Task statement
Exclude the pictures, and otherwise reproduce the data in full.

=-=-=

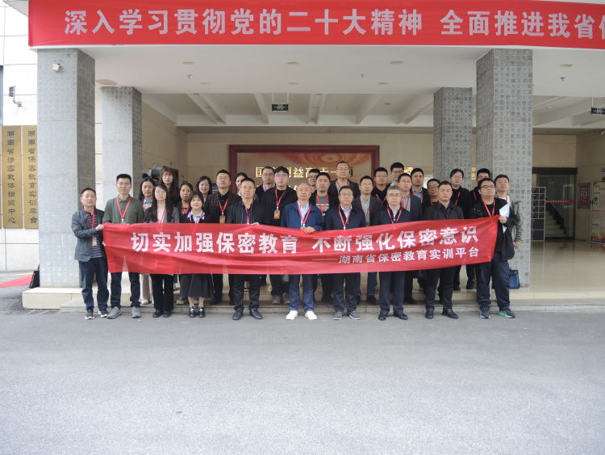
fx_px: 490
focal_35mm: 28
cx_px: 302
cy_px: 228
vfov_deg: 49.8
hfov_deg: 63.4
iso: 80
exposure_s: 1/100
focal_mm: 6
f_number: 2
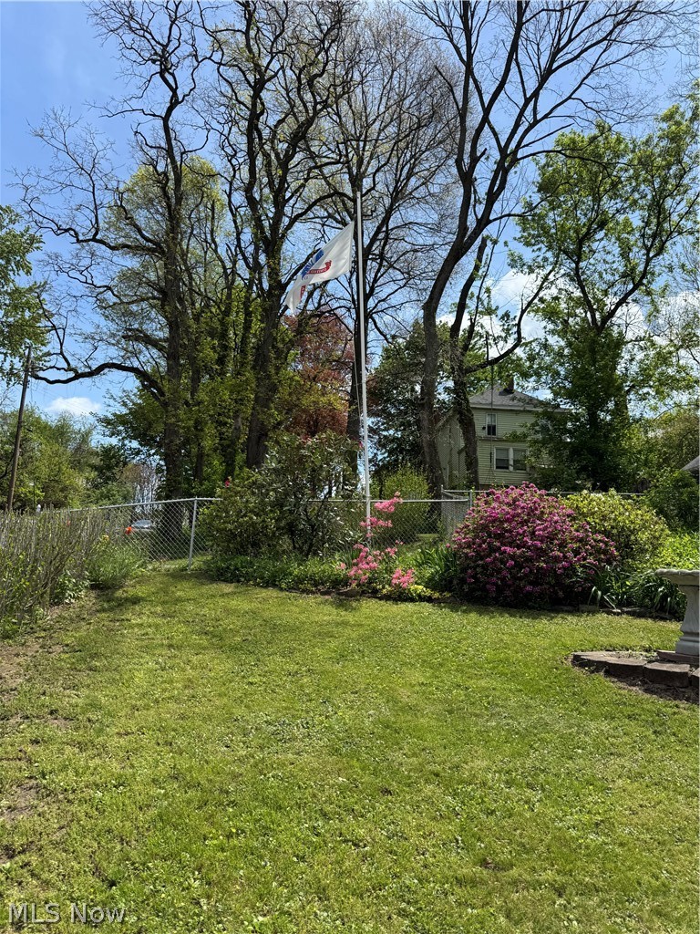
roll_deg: -2.9
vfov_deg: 71.6
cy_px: 467
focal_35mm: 24
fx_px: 647
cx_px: 350
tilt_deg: +10.6
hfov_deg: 56.8
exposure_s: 1/3597
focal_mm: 6.76
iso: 80
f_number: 1.78
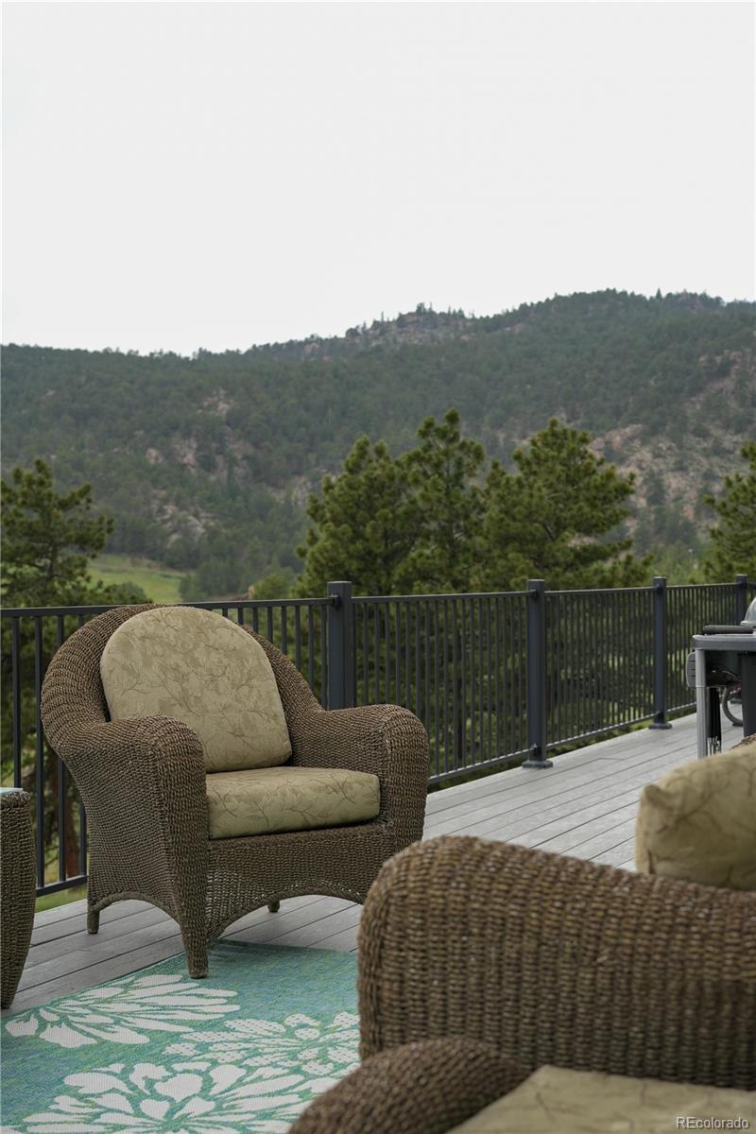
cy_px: 567
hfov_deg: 24.6
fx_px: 1732
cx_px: 378
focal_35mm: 55
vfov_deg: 36.2
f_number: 5
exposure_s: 1/125
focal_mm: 55
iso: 320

=-=-=

Result
fx_px: 490
focal_35mm: 28
cx_px: 302
cy_px: 228
vfov_deg: 49.8
hfov_deg: 63.4
iso: 80
exposure_s: 1/100
focal_mm: 6
f_number: 2
roll_deg: -2.9
vfov_deg: 71.6
cy_px: 467
focal_35mm: 24
fx_px: 647
cx_px: 350
tilt_deg: +10.6
hfov_deg: 56.8
exposure_s: 1/3597
focal_mm: 6.76
iso: 80
f_number: 1.78
cy_px: 567
hfov_deg: 24.6
fx_px: 1732
cx_px: 378
focal_35mm: 55
vfov_deg: 36.2
f_number: 5
exposure_s: 1/125
focal_mm: 55
iso: 320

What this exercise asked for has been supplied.